- Born: Joseph Milton Nance September 13, 1913 Kyle, Texas, U.S.
- Died: January 17, 1997 (aged 83) Bryan, Texas, U.S.
- Relatives: Jeremiah Milton Nance (grandfather) Ezekial Edward Nance (great-grandfather)

= J. Milton Nance =

American historian and educator (1913–1997)
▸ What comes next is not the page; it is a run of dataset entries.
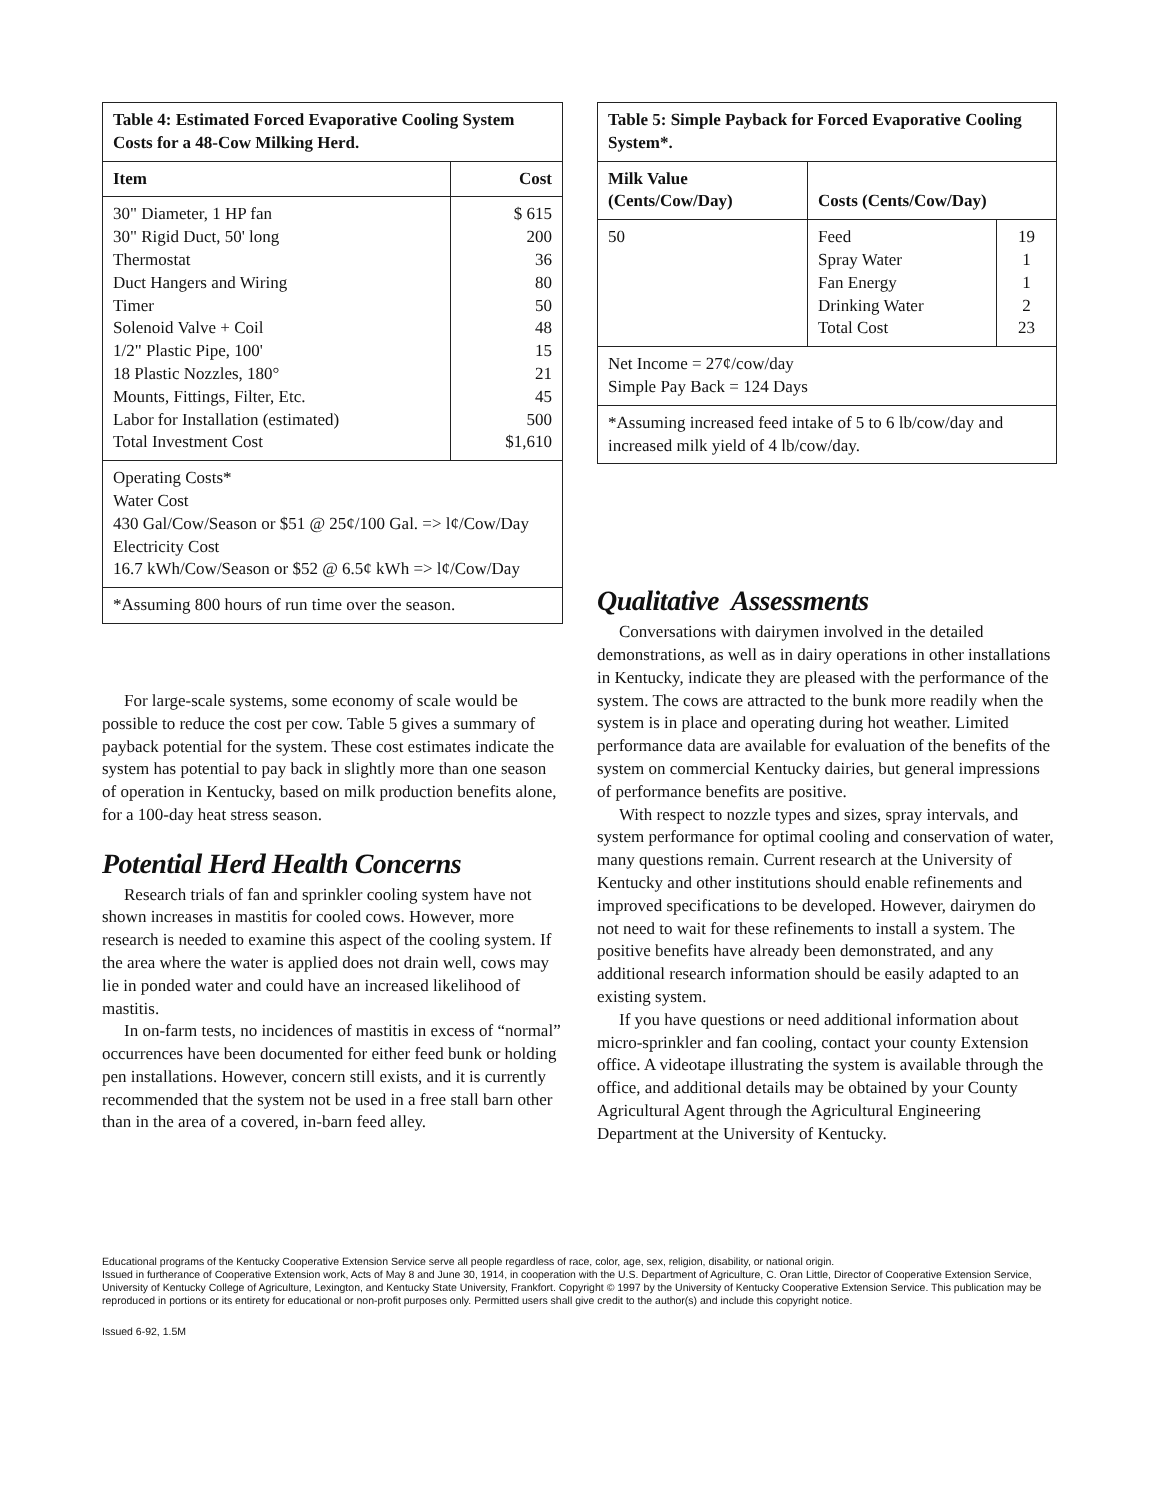| Table 4: Estimated Forced Evaporative Cooling System Costs for a 48-Cow Milking Herd. | |
| --- | --- |
| Item | Cost |
| 30" Diameter, 1 HP fan 30" Rigid Duct, 50' long Thermostat Duct Hangers and Wiring Timer Solenoid Valve + Coil 1/2" Plastic Pipe, 100' 18 Plastic Nozzles, 180° Mounts, Fittings, Filter, Etc. Labor for Installation (estimated) Total Investment Cost | $ 615 200 36 80 50 48 15 21 45 500 $1,610 |
| Operating Costs* Water Cost 430 Gal/Cow/Season or $51 @ 25¢/100 Gal. => l¢/Cow/Day Electricity Cost 16.7 kWh/Cow/Season or $52 @ 6.5¢ kWh => l¢/Cow/Day | |
| *Assuming 800 hours of run time over the season. | |
For large-scale systems, some economy of scale would be possible to reduce the cost per cow. Table 5 gives a summary of payback potential for the system. These cost estimates indicate the system has potential to pay back in slightly more than one season of operation in Kentucky, based on milk production benefits alone, for a 100-day heat stress season.
Potential Herd Health Concerns
Research trials of fan and sprinkler cooling system have not shown increases in mastitis for cooled cows. However, more research is needed to examine this aspect of the cooling system. If the area where the water is applied does not drain well, cows may lie in ponded water and could have an increased likelihood of mastitis.
In on-farm tests, no incidences of mastitis in excess of “normal” occurrences have been documented for either feed bunk or holding pen installations. However, concern still exists, and it is currently recommended that the system not be used in a free stall barn other than in the area of a covered, in-barn feed alley.
| Table 5: Simple Payback for Forced Evaporative Cooling System*. | | |
| --- | --- | --- |
| Milk Value (Cents/Cow/Day) | Costs (Cents/Cow/Day) | |
| 50 | Feed Spray Water Fan Energy Drinking Water Total Cost | 19 1 1 2 23 |
| Net Income = 27¢/cow/day Simple Pay Back = 124 Days | | |
| *Assuming increased feed intake of 5 to 6 lb/cow/day and increased milk yield of 4 lb/cow/day. | | |
Qualitative Assessments
Conversations with dairymen involved in the detailed demonstrations, as well as in dairy operations in other installations in Kentucky, indicate they are pleased with the performance of the system. The cows are attracted to the bunk more readily when the system is in place and operating during hot weather. Limited performance data are available for evaluation of the benefits of the system on commercial Kentucky dairies, but general impressions of performance benefits are positive.
With respect to nozzle types and sizes, spray intervals, and system performance for optimal cooling and conservation of water, many questions remain. Current research at the University of Kentucky and other institutions should enable refinements and improved specifications to be developed. However, dairymen do not need to wait for these refinements to install a system. The positive benefits have already been demonstrated, and any additional research information should be easily adapted to an existing system.
If you have questions or need additional information about micro-sprinkler and fan cooling, contact your county Extension office. A videotape illustrating the system is available through the office, and additional details may be obtained by your County Agricultural Agent through the Agricultural Engineering Department at the University of Kentucky.
Educational programs of the Kentucky Cooperative Extension Service serve all people regardless of race, color, age, sex, religion, disability, or national origin.
Issued in furtherance of Cooperative Extension work, Acts of May 8 and June 30, 1914, in cooperation with the U.S. Department of Agriculture, C. Oran Little, Director of Cooperative Extension Service, University of Kentucky College of Agriculture, Lexington, and Kentucky State University, Frankfort. Copyright © 1997 by the University of Kentucky Cooperative Extension Service. This publication may be reproduced in portions or its entirety for educational or non-profit purposes only. Permitted users shall give credit to the author(s) and include this copyright notice.
Issued 6-92, 1.5M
Joseph Milton Nance (September 18, 1913 – January 17, 1997) (Note: Most sources state January 17, though the Library of Congress Linked Data Service states his death date as January 15.) was an American historian and educator with a focus on the history of Texas. From 1941 until his 1979 retirement, he taught at Texas A&M University, and he was the department chair of the Department of History and Government from 1958 to 1968, and of the successor Department of History until 1973. The J. Milton Nance Lectures in Texas History lecture series at TAMU is named in his honor. During the 1966–1967 year, he served on a program committee of the Texas State Historical Association. For much of his life, he lived in College Station, Texas.

== Background ==
Nance was born in Kyle, Texas September 18, 1913. Joseph was the oldest of the eight children of Jeremiah Milton Nance Jr. (Note: July 19, 1884 Kyle, Texas – May 17, 1966 Hays County, Texas) and Mary Louise Hutchinson, (Note: April 4, 1890 Texas – May 29, 1967) who married in 1912. He was the grandson and great-grandson of ranchers Jeremiah Milton Nance and Ezekial Edward Nance, respectively.
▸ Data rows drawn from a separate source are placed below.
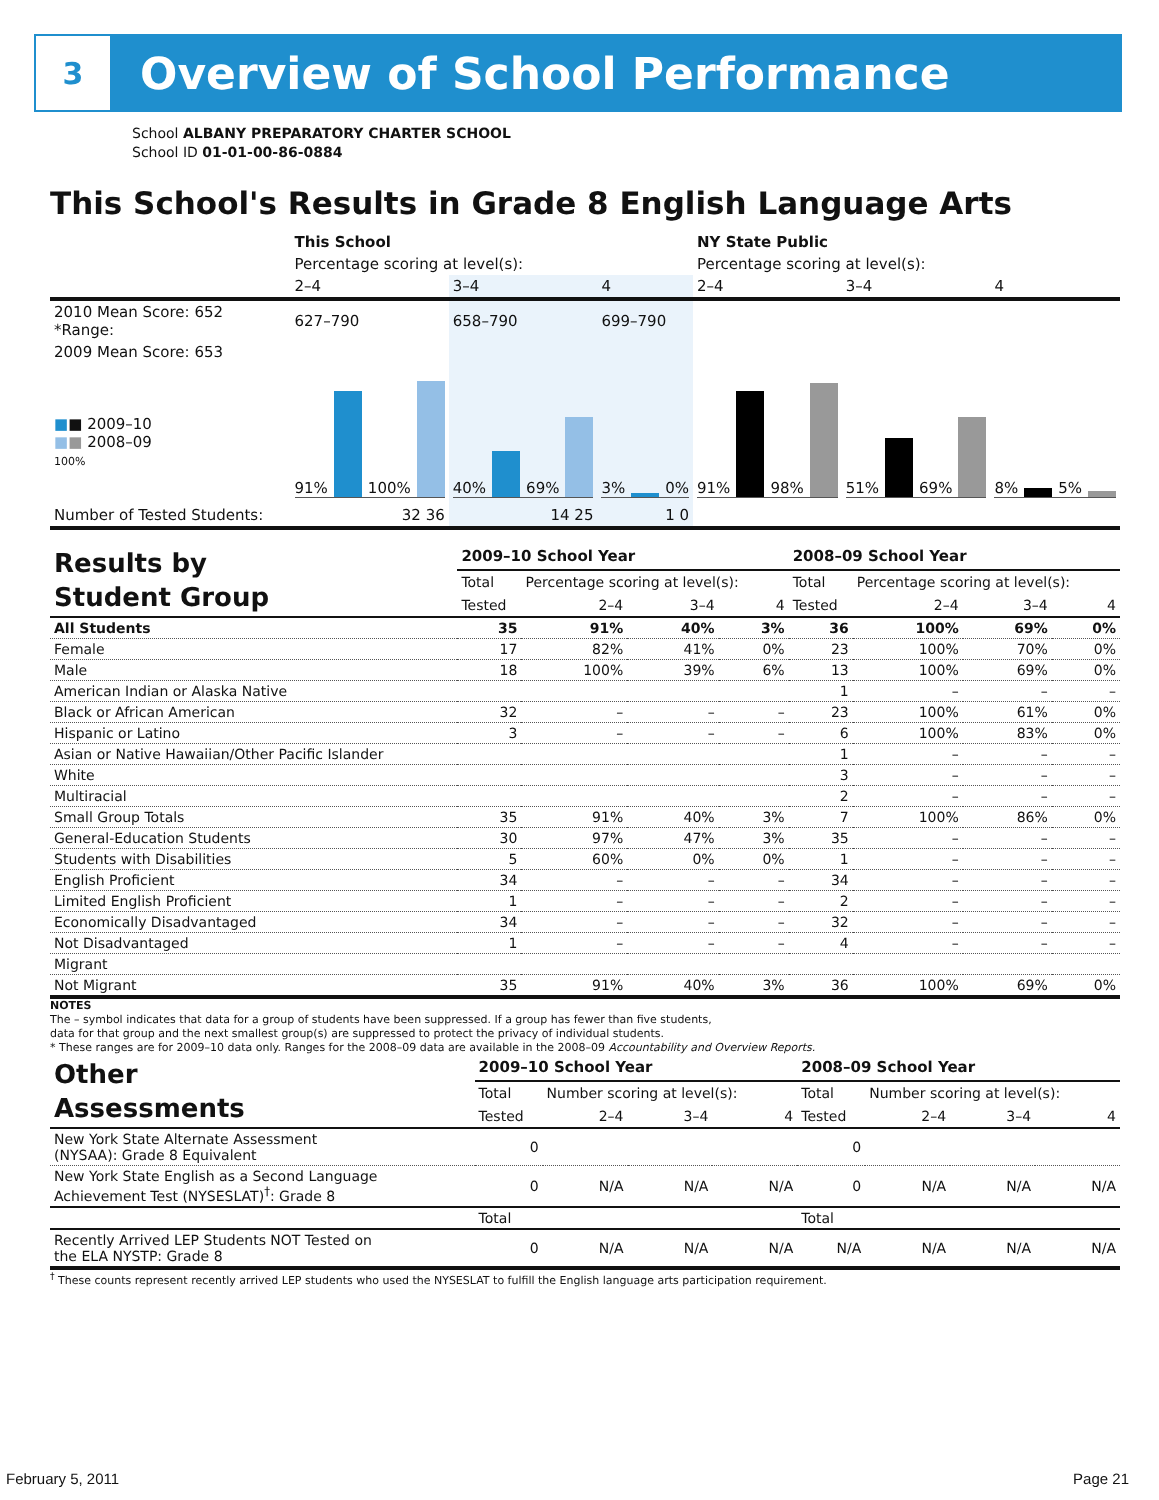3
Overview of School Performance
School ALBANY PREPARATORY CHARTER SCHOOL
School ID 01-01-00-86-0884
This School's Results in Grade 8 English Language Arts
| | This School | | | NY State Public | | |
| --- | --- | --- | --- | --- | --- | --- |
| | Percentage scoring at level(s): | | | Percentage scoring at level(s): | | |
| | 2–4 | 3–4 | 4 | 2–4 | 3–4 | 4 |
| 2010 Mean Score: 652 *Range: | 627–790 | 658–790 | 699–790 | | | |
| 2009 Mean Score: 653 ■ ■ 2009–10 ■ ■ 2008–09 100% | 91% 100% | 40% 69% | 3% 0% | 91% 98% | 51% 69% | 8% 5% |
| Number of Tested Students: | 32 36 | 14 25 | 1 0 | | | |
| Results by Student Group | 2009–10 School Year | | | | 2008–09 School Year | | | |
| | Total | Percentage scoring at level(s): | | | Total | Percentage scoring at level(s): | | |
| | Tested | 2–4 | 3–4 | 4 | Tested | 2–4 | 3–4 | 4 |
| All Students | 35 | 91% | 40% | 3% | 36 | 100% | 69% | 0% |
| Female | 17 | 82% | 41% | 0% | 23 | 100% | 70% | 0% |
| Male | 18 | 100% | 39% | 6% | 13 | 100% | 69% | 0% |
| American Indian or Alaska Native | | | | | 1 | – | – | – |
| Black or African American | 32 | – | – | – | 23 | 100% | 61% | 0% |
| Hispanic or Latino | 3 | – | – | – | 6 | 100% | 83% | 0% |
| Asian or Native Hawaiian/Other Pacific Islander | | | | | 1 | – | – | – |
| White | | | | | 3 | – | – | – |
| Multiracial | | | | | 2 | – | – | – |
| Small Group Totals | 35 | 91% | 40% | 3% | 7 | 100% | 86% | 0% |
| General-Education Students | 30 | 97% | 47% | 3% | 35 | – | – | – |
| Students with Disabilities | 5 | 60% | 0% | 0% | 1 | – | – | – |
| English Proficient | 34 | – | – | – | 34 | – | – | – |
| Limited English Proficient | 1 | – | – | – | 2 | – | – | – |
| Economically Disadvantaged | 34 | – | – | – | 32 | – | – | – |
| Not Disadvantaged | 1 | – | – | – | 4 | – | – | – |
| Migrant | | | | | | | | |
| Not Migrant | 35 | 91% | 40% | 3% | 36 | 100% | 69% | 0% |
NOTES
The – symbol indicates that data for a group of students have been suppressed. If a group has fewer than five students,
data for that group and the next smallest group(s) are suppressed to protect the privacy of individual students.
* These ranges are for 2009–10 data only. Ranges for the 2008–09 data are available in the 2008–09 Accountability and Overview Reports.
| Other Assessments | 2009–10 School Year | | | | 2008–09 School Year | | | |
| | Total | Number scoring at level(s): | | | Total | Number scoring at level(s): | | |
| | Tested | 2–4 | 3–4 | 4 | Tested | 2–4 | 3–4 | 4 |
| New York State Alternate Assessment (NYSAA): Grade 8 Equivalent | 0 | | | | 0 | | | |
| New York State English as a Second Language Achievement Test (NYSESLAT)<sup>†</sup>: Grade 8 | 0 | N/A | N/A | N/A | 0 | N/A | N/A | N/A |
| | Total | | | | Total | | | |
| Recently Arrived LEP Students NOT Tested on the ELA NYSTP: Grade 8 | 0 | N/A | N/A | N/A | N/A | N/A | N/A | N/A |
<sup>†</sup> These counts represent recently arrived LEP students who used the NYSESLAT to fulfill the English language arts participation requirement.
February 5, 2011 Page 21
Joseph Milton Nance married Eleanor Glenn Hanover in 1944. They had three sons, Jeremiah Milton Nance III (born 1948), (Note: According to Texas state birth records, Jeremiah Milton Nance III was born on February 28, 1948, in Brazos, Texas, U.S.) Joseph Hanover Nance (born 1952), (Note: According to Texas state birth records, Joseph Hanover Nance was born on June 18, 1852, in Brazos, Texas, U.S.) and James Clifton Nance (born 1957). (Note: According to Texas state birth records, James Clifton Nance was born on September 2, 1957, in Brazos, Texas, U.S.)

== Education ==
Nance had received a B.A. in 1935, an M.A. in 1936, and a Ph.D. in 1941, all from University of Texas at Austin. He also received a certificate in naval communications from Harvard in 1943.

== Works ==
Nance's personal papers are archived by the Briscoe Center for American History and are available online.

Nance wrote or edited multiple books, including:

- Nance, J. M.. "After San Jacinto: The Texas-Mexican Frontier, 1836-1841"
- Nance, J. M.. "Attack and Counterattack: The Texas-Mexican Frontier, 1842"
- McCutchan, J. D.. "Mier Expedition Diary: A Texan Prisoner's Account"
- Baugh, V. E.. "Rendezvous at the Alamo: Highlights in the Lives of Bowie, Crockett, and Travis"
- Nance, J. M.. "Dare-Devils All: The Texan Mier Expedition, 1842-1844"
  - Nance, J. M.. "Dare-Devils All: Biographical Data on Selected Members of the Mier Expedition"
- Puryear, P. A.. "Sandbars and Sternwheelers: Steam Navigation on the Brazos"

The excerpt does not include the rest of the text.